[EXERCISE AIM] No pictures, nothing altered: return the data below.

[RECORD SET]
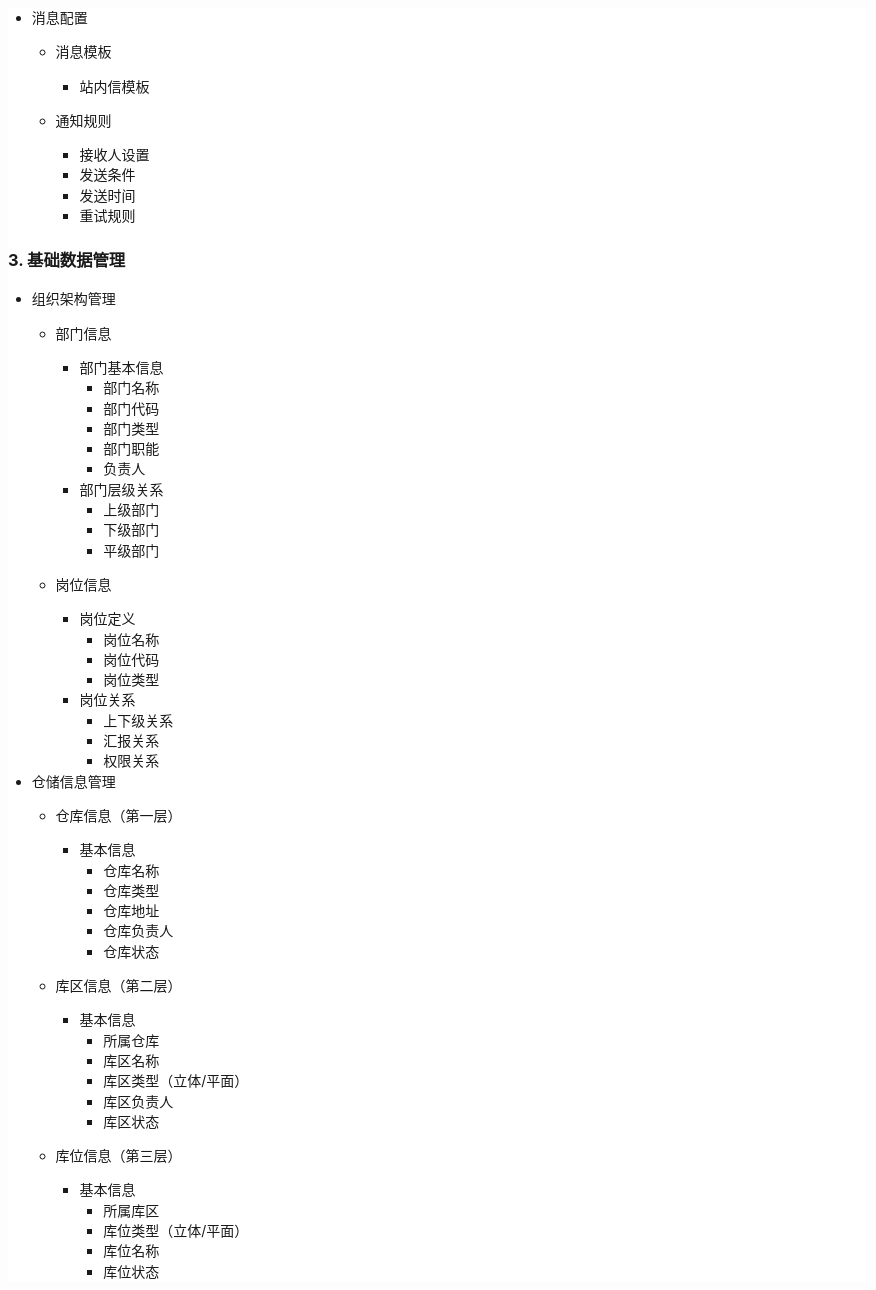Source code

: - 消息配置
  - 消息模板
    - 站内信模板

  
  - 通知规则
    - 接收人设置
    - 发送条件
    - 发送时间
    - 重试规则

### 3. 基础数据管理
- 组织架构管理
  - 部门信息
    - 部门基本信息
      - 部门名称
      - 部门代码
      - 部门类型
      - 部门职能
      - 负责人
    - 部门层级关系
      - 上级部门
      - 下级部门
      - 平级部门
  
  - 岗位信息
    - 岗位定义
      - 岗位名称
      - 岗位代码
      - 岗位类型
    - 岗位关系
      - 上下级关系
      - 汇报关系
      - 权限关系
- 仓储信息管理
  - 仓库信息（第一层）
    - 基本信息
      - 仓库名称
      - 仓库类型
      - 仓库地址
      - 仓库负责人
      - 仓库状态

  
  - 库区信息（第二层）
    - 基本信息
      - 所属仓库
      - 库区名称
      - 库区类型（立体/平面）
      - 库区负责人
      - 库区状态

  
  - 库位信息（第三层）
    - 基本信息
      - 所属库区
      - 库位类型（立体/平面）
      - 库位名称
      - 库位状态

[FINISHED EXERCISE]
Source code

: - 消息配置
  - 消息模板
    - 站内信模板

  
  - 通知规则
    - 接收人设置
    - 发送条件
    - 发送时间
    - 重试规则

### 3. 基础数据管理
- 组织架构管理
  - 部门信息
    - 部门基本信息
      - 部门名称
      - 部门代码
      - 部门类型
      - 部门职能
      - 负责人
    - 部门层级关系
      - 上级部门
      - 下级部门
      - 平级部门
  
  - 岗位信息
    - 岗位定义
      - 岗位名称
      - 岗位代码
      - 岗位类型
    - 岗位关系
      - 上下级关系
      - 汇报关系
      - 权限关系
- 仓储信息管理
  - 仓库信息（第一层）
    - 基本信息
      - 仓库名称
      - 仓库类型
      - 仓库地址
      - 仓库负责人
      - 仓库状态

  
  - 库区信息（第二层）
    - 基本信息
      - 所属仓库
      - 库区名称
      - 库区类型（立体/平面）
      - 库区负责人
      - 库区状态

  
  - 库位信息（第三层）
    - 基本信息
      - 所属库区
      - 库位类型（立体/平面）
      - 库位名称
      - 库位状态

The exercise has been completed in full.